**Ejercicios por resolver:**
1. Según el texto sobre el absentismo laboral, ¿por qué nadie quiere tocar este asunto?
2. Reproduzca del texto sobre el absentismo laboral el fragmento que se abre con las palabras que contienen «Las empresas necesitan» y se cierra con «y justicia interna.».

Las empresas necesitan soluciones realistas, no discursos edulcorados. El equilibrio entre proteger al trabajador enfermo y evitar los abusos de estos pícaros no debería ser una guerra ideológica, sino una cuestión de gestión eficiente y justicia interna.
Pero como se podría abordar este problema sin criminalizar a quien realmente lo necesita. Deberíamos revisar de manera objetiva y ágil las bajas de larga duración. No hablamos de sospechar del enfermo, sino de validar que los procesos largos reciben seguimiento real y no se convierten en lugar sin control donde algunos se instalan indefinidamente. Un sistema más homogéneo evitaría desigualdades entre médicos, regiones y mutuas. Corresponsabilidad parcial del coste en los casos de reincidencia injustificada. Muchos países europeos establecen modelos mixtos que protegen al trabajador, pero prevén mecanismos de copago público-empresarial adaptados al historial. Cuando una baja reiterada no responde a patologías acreditadas, el sistema introduce controles adicionales, no castigos. Incentivos para la reincorporación progresiva. El miedo a volver tras una larga baja puede ser tan paralizante como la propia dolencia. Permitir retornos escalonados, teletrabajo temporal o adaptación de tareas evita que algunos casos se alarguen más de lo necesario y facilita la transición para todos. Apoyo psicológico preventivo. No se puede ignorar que la salud mental es uno de los motores de este incremento. Identificar señales tempranas y trabajar la prevención reduciría bajas prolongadas y permitiría intervenciones antes de que el problema se enquiste. Protección legal frente al abuso interno. Los compañeros que cargan con el trabajo de quienes faltan también necesitan protección. La insolidaridad laboral tiene un coste emocional y productivo que nadie contabiliza, pero que destruye equipos enteros y los sindicatos miran para otro lado en estos casos y hasta se sienten aludidos o amenazados, cuando deberían ser los primeros en velar por la corresponsabilidad.
Es evidente que nadie quiere tocar este asunto porque es muy incómodo, impopular y puede malinterpretarse. Es un problema real que exige madurez colectiva ya que la alternativa, mirar hacia otro lado, sale todavía más caro. No se trata de perseguir al trabajador que está enfermo, sino de evitar que unos pocos rompan el equilibrio de muchos. Las pymes españolas no tienen capacidad infinita para absorber bajas, ausencias, ni para soportar aumentos constantes de costes laborales sin afectar a salarios, precios o empleo.
El absentismo laboral injustificado crea una sociedad desigual: unos trabajan para dos y por dos, mientras otros cobran por no trabajar. Y esa distorsión, si no se corrige, erosiona la confianza interna tanto como cualquier recorte o reajuste.
Quizá la solución no pase por endurecer, ni por abaratar, sino por algo más básico y menos habitual, aplicar sentido común. Proteger a quien debe ser protegido, acompañar a quien lo necesita y recordar que los derechos laborales sólo funcionan cuando se ejercen con responsabilidad. En un país que todavía lucha por ganar productividad, cuidar el compromiso interno no es un capricho empresarial, es una necesidad económica.
La pandemia nos dejó muchas lecciones. Una de ellas es que la salud es esencial. Otra, menos cómoda, es que los abusos también existen y hay que evitarlos entre todos. Y si queremos ser eficientes, productivos y tener un mercado laboral fuerte, justo y sostenible, tocar este tema sin miedo no es opcional, es imprescindible.

Entradas de datos almacenados:

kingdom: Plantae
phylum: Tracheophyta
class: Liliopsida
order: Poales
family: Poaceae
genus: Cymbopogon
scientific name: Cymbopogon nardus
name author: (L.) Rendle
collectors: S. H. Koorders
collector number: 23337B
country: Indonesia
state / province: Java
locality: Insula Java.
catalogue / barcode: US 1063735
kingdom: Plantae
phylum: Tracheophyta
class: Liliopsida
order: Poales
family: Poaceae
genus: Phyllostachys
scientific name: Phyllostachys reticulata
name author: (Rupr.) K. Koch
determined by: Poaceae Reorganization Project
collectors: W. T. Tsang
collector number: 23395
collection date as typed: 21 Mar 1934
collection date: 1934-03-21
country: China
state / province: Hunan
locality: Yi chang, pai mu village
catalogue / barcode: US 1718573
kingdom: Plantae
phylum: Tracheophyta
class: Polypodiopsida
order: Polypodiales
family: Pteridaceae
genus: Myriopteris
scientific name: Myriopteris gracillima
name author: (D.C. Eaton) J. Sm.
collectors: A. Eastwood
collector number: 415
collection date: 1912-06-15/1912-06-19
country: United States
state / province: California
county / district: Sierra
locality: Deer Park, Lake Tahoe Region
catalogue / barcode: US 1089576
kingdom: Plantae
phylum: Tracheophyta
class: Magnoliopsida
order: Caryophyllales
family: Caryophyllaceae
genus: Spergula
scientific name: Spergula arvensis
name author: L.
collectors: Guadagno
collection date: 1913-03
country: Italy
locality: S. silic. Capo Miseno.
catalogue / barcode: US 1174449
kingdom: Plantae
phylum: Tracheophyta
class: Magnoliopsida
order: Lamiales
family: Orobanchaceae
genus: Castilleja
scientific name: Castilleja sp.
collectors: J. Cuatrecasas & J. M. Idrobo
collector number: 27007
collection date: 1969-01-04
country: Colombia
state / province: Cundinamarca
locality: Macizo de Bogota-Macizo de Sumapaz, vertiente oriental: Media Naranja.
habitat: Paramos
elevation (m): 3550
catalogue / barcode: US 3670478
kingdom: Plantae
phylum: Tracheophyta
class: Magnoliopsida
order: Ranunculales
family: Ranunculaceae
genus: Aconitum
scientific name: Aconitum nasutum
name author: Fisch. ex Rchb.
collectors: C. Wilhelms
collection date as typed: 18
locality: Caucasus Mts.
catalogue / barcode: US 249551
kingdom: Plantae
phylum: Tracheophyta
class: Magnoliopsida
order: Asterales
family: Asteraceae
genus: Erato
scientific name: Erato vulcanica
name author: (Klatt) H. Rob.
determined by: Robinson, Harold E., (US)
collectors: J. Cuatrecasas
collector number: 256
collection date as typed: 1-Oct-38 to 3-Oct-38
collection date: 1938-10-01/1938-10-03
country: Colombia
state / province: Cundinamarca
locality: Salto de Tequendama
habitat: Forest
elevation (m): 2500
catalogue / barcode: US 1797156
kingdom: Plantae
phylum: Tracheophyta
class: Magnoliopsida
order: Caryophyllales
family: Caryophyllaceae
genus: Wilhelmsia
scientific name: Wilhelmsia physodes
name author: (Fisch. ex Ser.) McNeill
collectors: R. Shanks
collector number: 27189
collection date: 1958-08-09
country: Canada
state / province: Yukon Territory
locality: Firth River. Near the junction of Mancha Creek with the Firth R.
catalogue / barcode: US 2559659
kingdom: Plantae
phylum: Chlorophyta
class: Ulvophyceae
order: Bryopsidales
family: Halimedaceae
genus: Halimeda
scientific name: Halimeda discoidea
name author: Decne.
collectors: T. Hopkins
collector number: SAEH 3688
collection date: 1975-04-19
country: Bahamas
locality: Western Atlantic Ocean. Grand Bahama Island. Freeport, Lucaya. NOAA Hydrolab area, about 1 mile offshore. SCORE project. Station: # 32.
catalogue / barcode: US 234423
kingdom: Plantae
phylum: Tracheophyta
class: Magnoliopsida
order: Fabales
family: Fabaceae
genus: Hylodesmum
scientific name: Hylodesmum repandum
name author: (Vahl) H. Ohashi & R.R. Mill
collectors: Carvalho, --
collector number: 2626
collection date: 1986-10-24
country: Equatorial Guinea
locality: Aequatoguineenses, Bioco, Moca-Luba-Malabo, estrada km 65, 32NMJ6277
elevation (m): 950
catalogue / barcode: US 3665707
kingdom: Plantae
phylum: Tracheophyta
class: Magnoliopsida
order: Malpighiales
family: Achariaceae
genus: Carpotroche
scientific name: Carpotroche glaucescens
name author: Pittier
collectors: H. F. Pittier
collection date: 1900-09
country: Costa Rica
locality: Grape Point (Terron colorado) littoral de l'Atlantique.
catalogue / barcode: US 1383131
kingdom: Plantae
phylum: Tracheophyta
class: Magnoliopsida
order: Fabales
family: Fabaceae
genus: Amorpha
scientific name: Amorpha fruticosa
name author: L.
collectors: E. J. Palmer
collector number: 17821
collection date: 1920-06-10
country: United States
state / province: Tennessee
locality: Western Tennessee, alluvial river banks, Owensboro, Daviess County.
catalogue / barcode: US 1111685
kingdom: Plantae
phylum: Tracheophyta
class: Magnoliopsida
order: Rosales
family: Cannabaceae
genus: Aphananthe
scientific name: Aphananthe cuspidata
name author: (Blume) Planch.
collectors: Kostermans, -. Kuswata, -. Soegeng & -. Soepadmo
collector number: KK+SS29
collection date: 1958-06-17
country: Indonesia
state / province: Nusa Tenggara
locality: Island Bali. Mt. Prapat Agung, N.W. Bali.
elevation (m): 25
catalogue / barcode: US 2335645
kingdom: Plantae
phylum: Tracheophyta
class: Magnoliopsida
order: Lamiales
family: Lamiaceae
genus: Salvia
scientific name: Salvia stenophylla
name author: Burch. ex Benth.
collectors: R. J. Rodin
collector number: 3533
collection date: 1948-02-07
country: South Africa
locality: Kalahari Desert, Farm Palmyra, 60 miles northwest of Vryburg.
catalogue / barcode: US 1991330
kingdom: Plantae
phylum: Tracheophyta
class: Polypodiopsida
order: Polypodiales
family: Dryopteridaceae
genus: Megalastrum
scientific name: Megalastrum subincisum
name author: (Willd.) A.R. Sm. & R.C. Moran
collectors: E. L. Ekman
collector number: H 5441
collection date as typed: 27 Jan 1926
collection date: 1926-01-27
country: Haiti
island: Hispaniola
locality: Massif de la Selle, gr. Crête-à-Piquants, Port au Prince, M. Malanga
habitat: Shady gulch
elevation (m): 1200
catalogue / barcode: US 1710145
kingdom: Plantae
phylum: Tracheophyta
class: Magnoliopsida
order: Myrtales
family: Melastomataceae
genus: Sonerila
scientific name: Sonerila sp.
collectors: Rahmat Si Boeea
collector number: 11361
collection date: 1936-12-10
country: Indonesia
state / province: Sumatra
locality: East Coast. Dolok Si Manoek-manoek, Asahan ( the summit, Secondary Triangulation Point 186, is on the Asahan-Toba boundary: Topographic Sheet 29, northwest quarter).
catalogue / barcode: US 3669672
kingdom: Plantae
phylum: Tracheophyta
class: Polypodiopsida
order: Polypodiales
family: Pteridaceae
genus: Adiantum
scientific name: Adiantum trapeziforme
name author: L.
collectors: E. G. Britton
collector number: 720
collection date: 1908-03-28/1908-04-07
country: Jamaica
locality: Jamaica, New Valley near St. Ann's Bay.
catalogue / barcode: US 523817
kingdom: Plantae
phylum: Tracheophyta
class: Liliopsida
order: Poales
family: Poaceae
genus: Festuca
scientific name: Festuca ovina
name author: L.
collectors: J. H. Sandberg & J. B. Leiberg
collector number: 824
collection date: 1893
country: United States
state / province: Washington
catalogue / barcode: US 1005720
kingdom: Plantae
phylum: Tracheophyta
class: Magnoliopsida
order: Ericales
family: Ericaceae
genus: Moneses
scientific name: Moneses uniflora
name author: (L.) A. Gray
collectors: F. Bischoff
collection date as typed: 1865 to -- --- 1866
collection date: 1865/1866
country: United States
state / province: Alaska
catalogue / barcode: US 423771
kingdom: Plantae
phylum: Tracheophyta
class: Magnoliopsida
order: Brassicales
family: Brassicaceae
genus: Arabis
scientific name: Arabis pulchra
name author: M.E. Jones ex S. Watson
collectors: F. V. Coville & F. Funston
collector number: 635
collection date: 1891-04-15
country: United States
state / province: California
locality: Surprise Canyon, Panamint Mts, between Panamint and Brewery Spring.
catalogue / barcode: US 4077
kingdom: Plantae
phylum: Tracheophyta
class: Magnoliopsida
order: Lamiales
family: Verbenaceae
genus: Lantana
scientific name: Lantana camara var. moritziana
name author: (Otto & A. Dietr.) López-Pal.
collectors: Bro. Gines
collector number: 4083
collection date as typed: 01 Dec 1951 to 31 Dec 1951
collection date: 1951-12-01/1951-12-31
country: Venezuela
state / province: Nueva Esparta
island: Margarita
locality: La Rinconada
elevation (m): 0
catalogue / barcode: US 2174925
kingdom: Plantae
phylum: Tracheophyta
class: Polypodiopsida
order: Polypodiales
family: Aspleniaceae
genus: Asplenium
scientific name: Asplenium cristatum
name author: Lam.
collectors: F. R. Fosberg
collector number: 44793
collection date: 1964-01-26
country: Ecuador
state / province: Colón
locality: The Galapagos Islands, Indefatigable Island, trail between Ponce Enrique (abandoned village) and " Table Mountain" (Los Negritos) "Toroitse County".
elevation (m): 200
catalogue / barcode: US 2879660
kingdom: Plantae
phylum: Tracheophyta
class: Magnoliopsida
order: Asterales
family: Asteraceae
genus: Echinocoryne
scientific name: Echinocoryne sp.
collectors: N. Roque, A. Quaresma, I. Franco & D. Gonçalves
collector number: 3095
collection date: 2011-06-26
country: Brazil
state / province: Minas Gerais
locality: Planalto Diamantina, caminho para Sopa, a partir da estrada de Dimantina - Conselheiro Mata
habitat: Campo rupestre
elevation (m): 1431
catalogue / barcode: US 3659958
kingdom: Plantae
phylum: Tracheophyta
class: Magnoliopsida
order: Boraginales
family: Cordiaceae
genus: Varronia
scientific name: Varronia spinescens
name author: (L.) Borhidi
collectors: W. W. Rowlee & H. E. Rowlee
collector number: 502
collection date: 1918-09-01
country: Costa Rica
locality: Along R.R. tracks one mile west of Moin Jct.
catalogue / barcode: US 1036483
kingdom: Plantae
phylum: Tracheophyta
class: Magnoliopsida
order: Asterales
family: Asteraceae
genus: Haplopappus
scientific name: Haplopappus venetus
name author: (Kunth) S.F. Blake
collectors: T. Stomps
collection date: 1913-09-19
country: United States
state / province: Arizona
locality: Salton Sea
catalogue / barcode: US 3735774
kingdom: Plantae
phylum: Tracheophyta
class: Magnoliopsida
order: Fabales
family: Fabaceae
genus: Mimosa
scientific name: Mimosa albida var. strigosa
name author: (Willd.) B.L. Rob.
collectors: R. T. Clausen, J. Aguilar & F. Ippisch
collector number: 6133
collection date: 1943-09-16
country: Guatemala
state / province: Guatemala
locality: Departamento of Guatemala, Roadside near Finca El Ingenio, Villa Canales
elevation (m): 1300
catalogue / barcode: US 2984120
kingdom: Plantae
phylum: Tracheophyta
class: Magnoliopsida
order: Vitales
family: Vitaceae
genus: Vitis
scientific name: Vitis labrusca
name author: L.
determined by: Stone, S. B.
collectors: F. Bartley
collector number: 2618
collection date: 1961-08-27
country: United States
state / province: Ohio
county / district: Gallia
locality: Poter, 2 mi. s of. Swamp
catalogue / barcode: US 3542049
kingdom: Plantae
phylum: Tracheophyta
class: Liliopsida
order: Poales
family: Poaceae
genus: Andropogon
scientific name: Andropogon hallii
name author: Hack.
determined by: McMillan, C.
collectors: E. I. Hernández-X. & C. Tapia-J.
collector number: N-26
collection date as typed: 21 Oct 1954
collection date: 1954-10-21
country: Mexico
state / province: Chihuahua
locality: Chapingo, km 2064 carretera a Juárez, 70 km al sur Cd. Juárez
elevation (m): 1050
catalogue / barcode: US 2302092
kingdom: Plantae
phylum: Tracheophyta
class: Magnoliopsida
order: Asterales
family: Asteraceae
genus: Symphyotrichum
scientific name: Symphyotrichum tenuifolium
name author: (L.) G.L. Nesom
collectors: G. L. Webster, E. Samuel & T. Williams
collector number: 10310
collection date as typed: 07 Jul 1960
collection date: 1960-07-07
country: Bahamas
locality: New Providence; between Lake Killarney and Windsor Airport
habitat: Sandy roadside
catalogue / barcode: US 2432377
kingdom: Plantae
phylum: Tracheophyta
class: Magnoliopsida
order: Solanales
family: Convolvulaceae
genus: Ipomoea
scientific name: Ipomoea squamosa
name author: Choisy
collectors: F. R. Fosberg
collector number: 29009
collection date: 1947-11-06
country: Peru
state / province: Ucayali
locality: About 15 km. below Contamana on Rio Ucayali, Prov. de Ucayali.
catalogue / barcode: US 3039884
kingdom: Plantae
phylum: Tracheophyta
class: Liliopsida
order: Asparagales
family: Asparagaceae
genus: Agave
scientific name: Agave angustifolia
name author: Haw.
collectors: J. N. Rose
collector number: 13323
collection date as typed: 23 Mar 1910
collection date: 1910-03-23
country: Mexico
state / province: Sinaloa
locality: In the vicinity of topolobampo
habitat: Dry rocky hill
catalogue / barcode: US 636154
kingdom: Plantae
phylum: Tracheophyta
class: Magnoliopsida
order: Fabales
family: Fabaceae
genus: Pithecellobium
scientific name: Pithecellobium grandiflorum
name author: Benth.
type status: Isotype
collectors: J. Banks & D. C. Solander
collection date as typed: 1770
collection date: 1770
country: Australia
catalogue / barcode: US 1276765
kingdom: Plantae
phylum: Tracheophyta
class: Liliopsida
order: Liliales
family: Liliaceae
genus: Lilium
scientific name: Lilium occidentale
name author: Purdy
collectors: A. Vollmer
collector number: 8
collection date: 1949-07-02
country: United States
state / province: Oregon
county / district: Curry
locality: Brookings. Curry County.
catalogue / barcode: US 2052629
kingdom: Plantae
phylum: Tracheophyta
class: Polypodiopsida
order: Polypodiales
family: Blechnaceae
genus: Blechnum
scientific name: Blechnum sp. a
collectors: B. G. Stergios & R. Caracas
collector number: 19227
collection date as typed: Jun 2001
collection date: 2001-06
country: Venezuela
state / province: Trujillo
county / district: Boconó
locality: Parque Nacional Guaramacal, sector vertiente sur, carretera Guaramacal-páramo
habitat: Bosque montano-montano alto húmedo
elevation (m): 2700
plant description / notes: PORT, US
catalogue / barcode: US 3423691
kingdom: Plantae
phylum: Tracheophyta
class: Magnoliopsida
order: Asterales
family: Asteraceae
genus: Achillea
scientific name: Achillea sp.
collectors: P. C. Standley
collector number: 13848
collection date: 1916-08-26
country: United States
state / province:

**Soluciones propuestas:**
1. Porque es muy incómodo, impopular y puede malinterpretarse.

2.
Las empresas necesitan soluciones realistas, no discursos edulcorados. El equilibrio entre proteger al trabajador enfermo y evitar los abusos de estos pícaros no debería ser una guerra ideológica, sino una cuestión de gestión eficiente y justicia interna.